A study published in the journal Lancet reported data obtained from over 4 million people living in Denmark who were tested for COVID using the national free PCR testing campaigns. The study authors examined test results of individuals during the two waves in Denmark and had several interesting findings:

  • 2.2% tested positive during the first wave.
  • 3.3% tested positive during the second wave.
  • 0.65% of those who recovered tested positive again during the second wave.

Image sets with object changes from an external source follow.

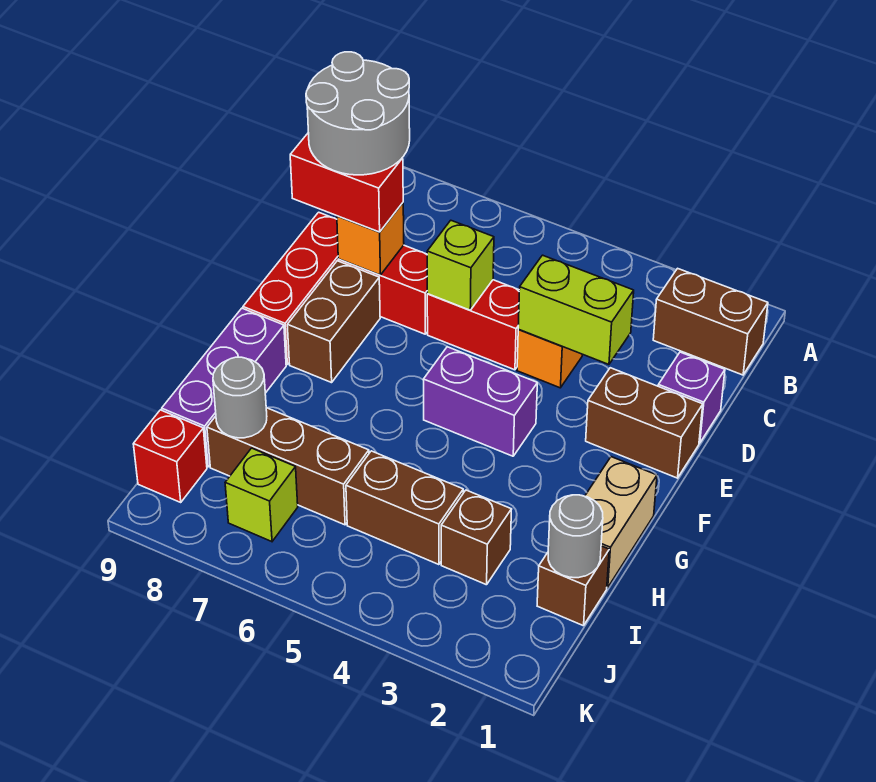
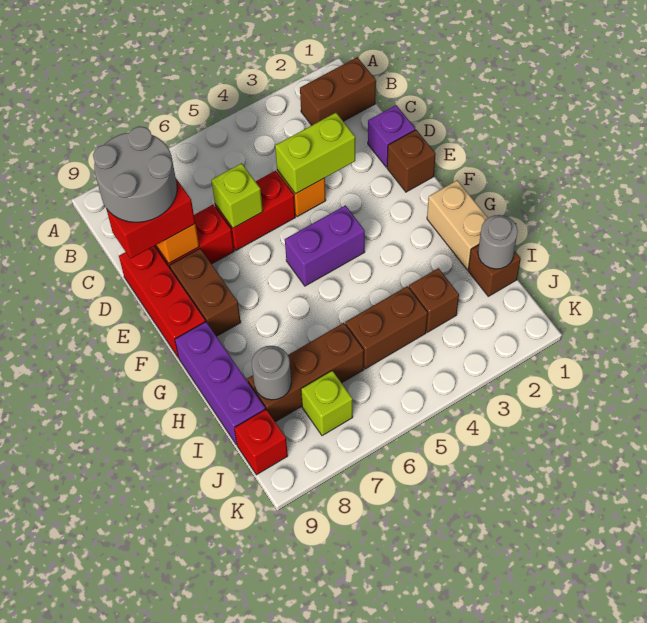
brown 1x2 brick [586,368,703,478] -> brown 1x1 brick [387,130,436,192]

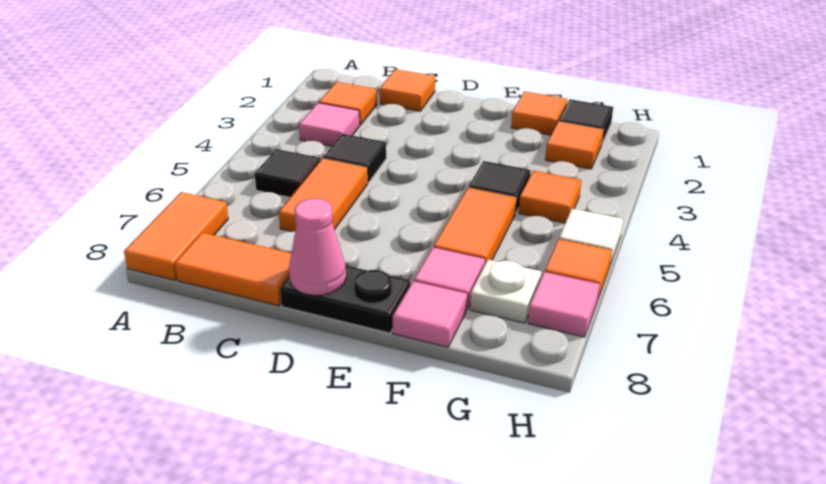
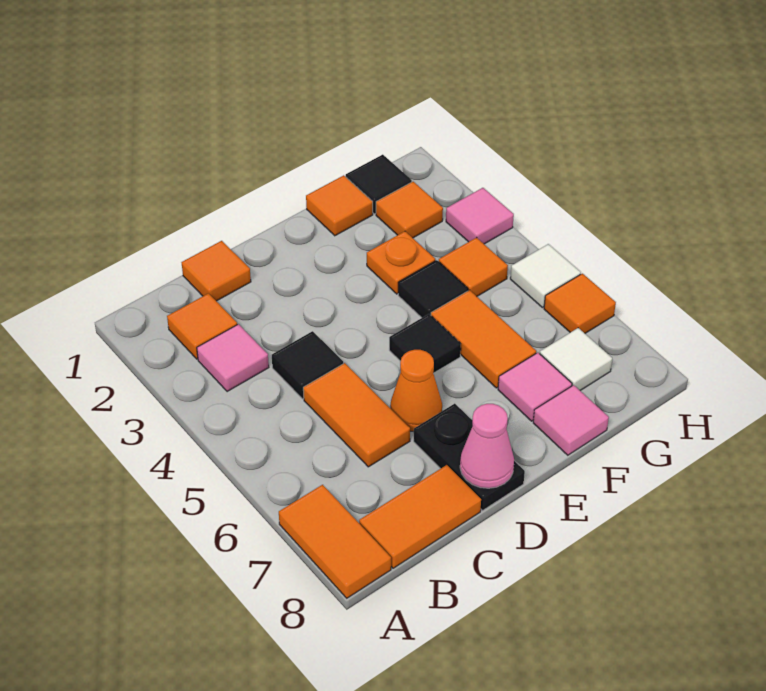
black 1x1 tile [255,149,320,197] -> black 1x1 tile moved to [389,314,461,373]
none -> orange 1x1 cone [390,350,442,432]
black 1x2 plate [280,265,410,333] -> black 1x2 plate turned to [414,404,525,510]
none -> orange 1x1 plate [367,231,435,294]
white 1x1 plate [470,260,541,323] -> white 1x1 tile [540,328,612,390]
pink 1x1 tile [528,272,600,337] -> pink 1x1 tile moved to [446,188,514,244]

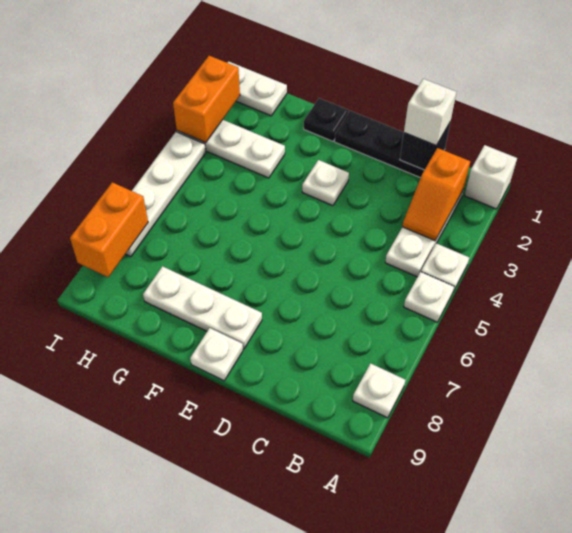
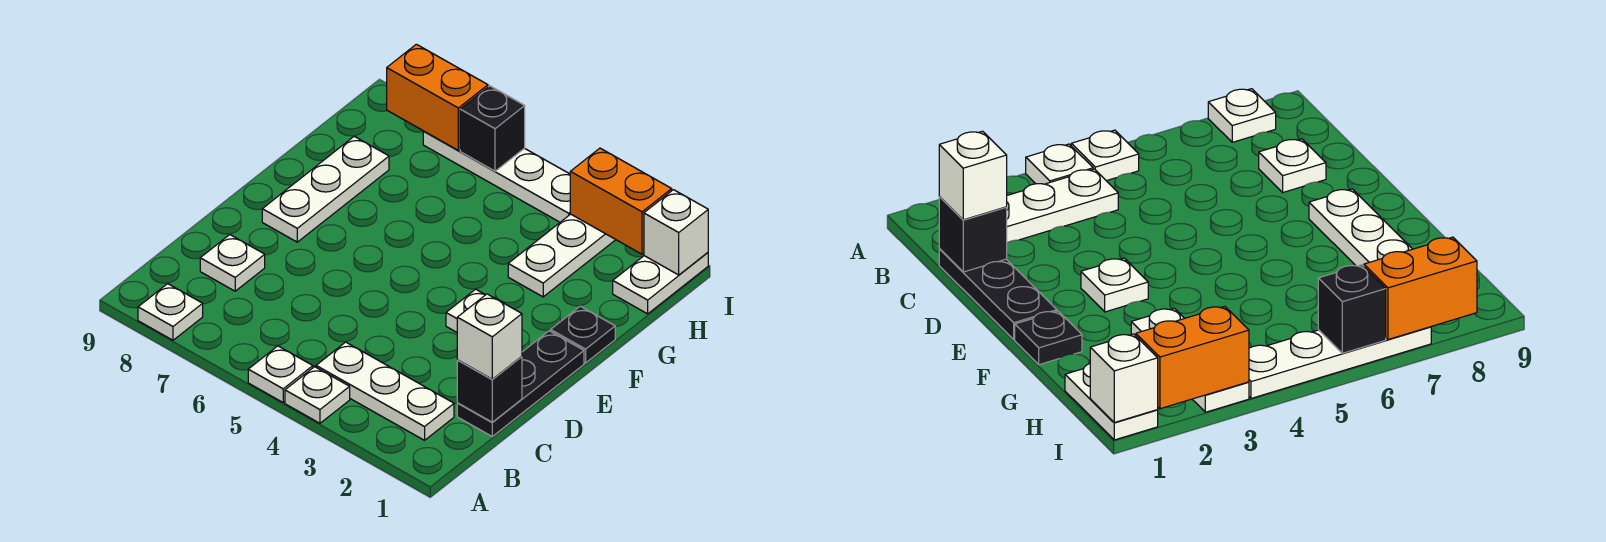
white 1x1 brick [465,145,517,209] -> white 1x1 brick moved to [644,190,708,275]
orange 1x2 slope [402,148,470,241] -> none
white 1x1 plate [190,328,243,381] -> white 1x1 plate moved to [200,235,265,291]
none -> black 1x1 brick [460,86,525,171]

They concluded that previous infection provides 80.5% protection against reinfection. However, that number fell to 47% for those 65 years and older. They also found no evidence for decreasing protection at 3-6 month follow up, or >7 months follow up. This suggests that immunity after recovery is long lasting but less vigorous in the elderly. It also suggests that vaccination may be appropriate for the elderly even if they have recovered from prior infection. The study is limited by the fact that it includes data only from Denmark, which reduces its generalizability to the rest of the world. It also is not able to tell us if behaviors changed after people recovered from infection (did they take more risks?). However, it does add valuable data on the rate of reinfection and how it changes with age.